Developmental Neurotoxicity in Mice Neonatally Co-exposed to Environmental Agents : PCB, PBDE, Methyl Mercury and Ionized Radiation - Interactions and Effects

Sammanfattning: This thesis investigates the neurotoxic effects in mice neonatally co-exposed to different toxic environmental agents during a defined critical period of the brains's rapid growth and development. Environmental toxic agents are incorporated in our environment. The agents investigated in this thesis are ortho-substituted polychlorinated biphenyls (PCBs 52, and 153), co-planar PCB (PCB 126), polybrominated diphenyl ether (PBDE 99), methyl mercury (MeHg), and γ-radiation. Several epidemiological studies show that human exposure to environmental agents during early development can affect childhood cognitive development.
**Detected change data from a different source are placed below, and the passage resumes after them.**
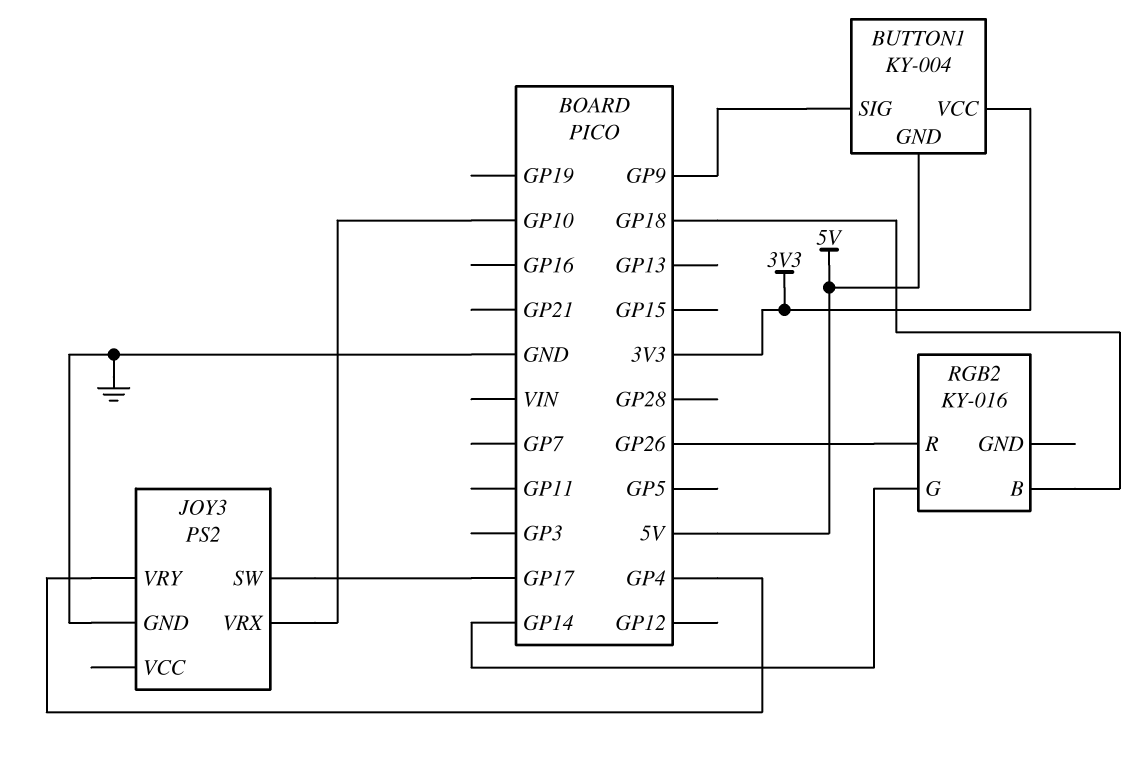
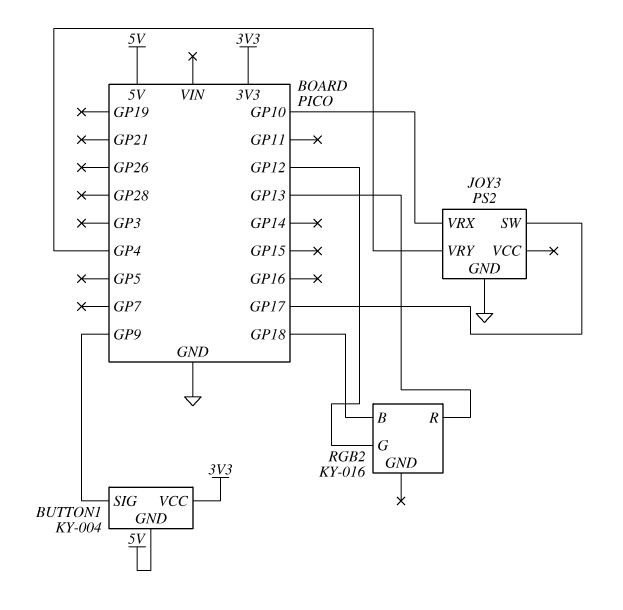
RGB2 pin G: GP14 -> GP12
RGB2 pin R: GP26 -> GP13

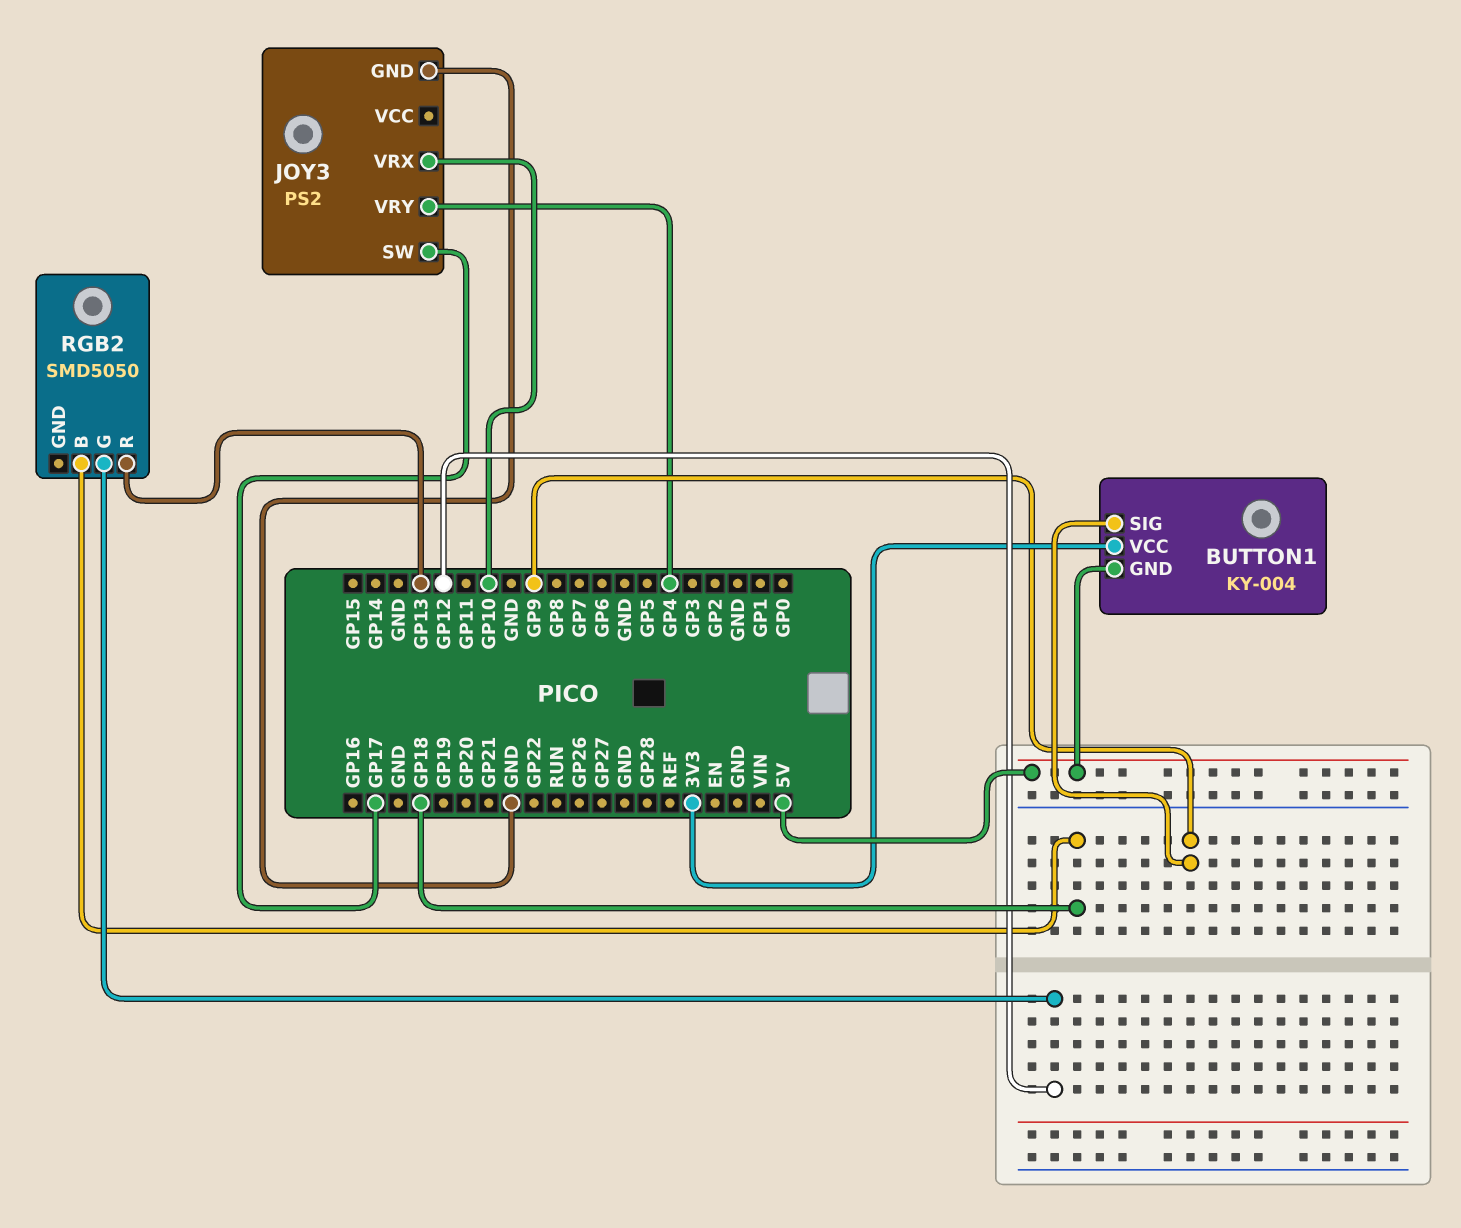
RGB2: KY-016 -> SMD5050

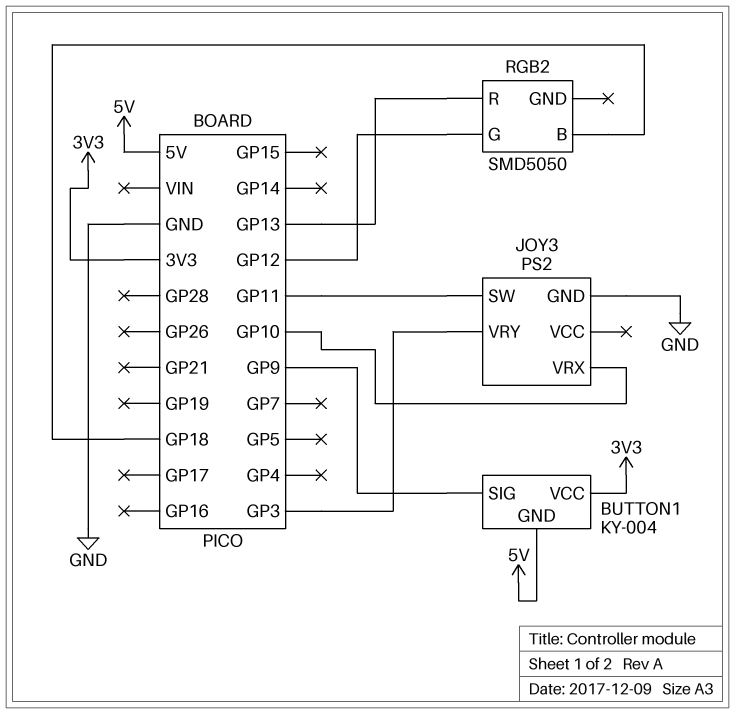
JOY3 pin SW: GP17 -> GP11
JOY3 pin VRY: GP4 -> GP3

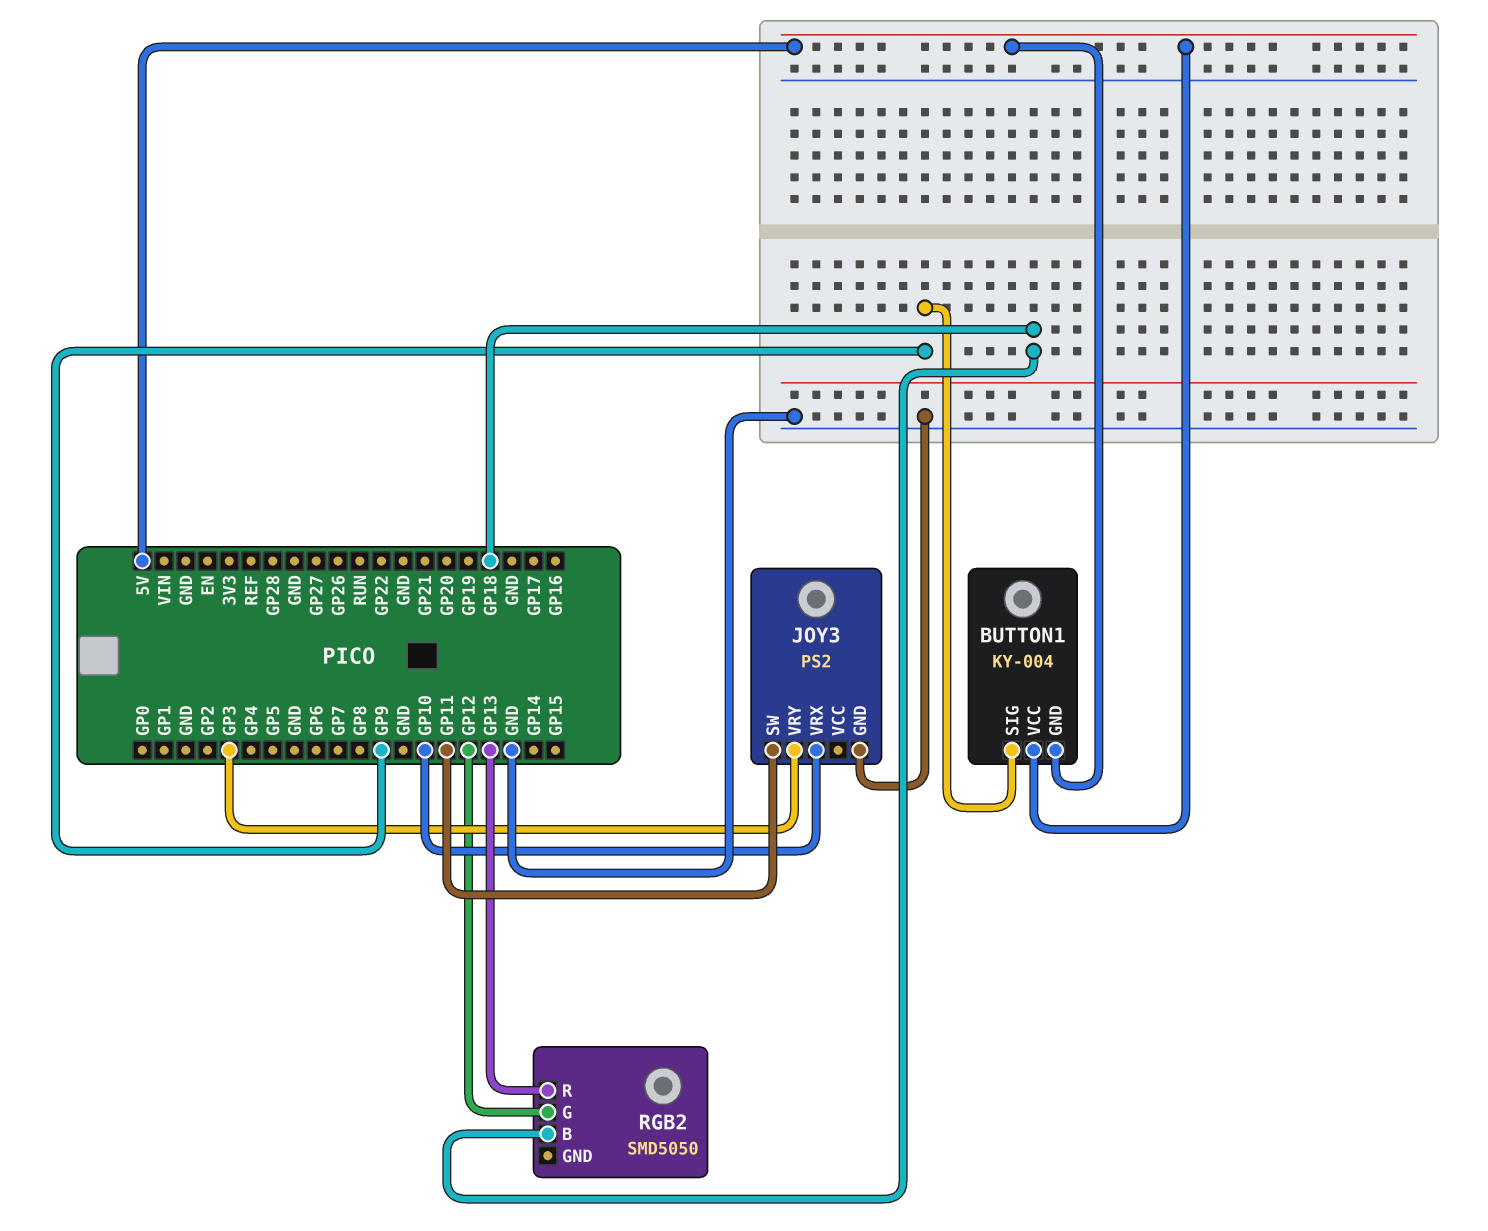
BUTTON1 pin VCC: 3V3 -> 5V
The brain growth spurt (BGS) is defined by rapid growth and development of the immature brain. For rodents (rats and mice) the BGS is postnatal spanning the first 3-4 weeks after birth. For humans this period begins during the third trimester of pregnancy and continues throughout the first two years of life. Several studies have shown that the BGS period of the brain's development renders the brain vunerable and susceptible to insults caused by environmental agents. The combinations of environmental agents used in this thesis were: PCB 52 + PBDE 99, PCB 153 + MeHg, PCB 126 + MeHg, PBDE 99 + MeHg, and γ-radiation + MeHg. The studies presented in this thesis show that co-exposure to low doses of environmental agents lead to interaction effects. These effects of interaction include defective spontaneous behavior, diminished habituation capabilities and hyperactive condition, decreased learning and memory abilities, and reduction in the nicotinic cholinergic receptor densities. Traditionally environmental agents are evaluated one at a time to investigate their effects of toxicity. This thesis indicates that the effects of interaction caused by co-exposure were often seen at doses where exposure to the individual environmental agent alone did not cause any effect. The observed effect of co-exposure were often as pronounced as a dose up to ten times the individual environmental agent alone.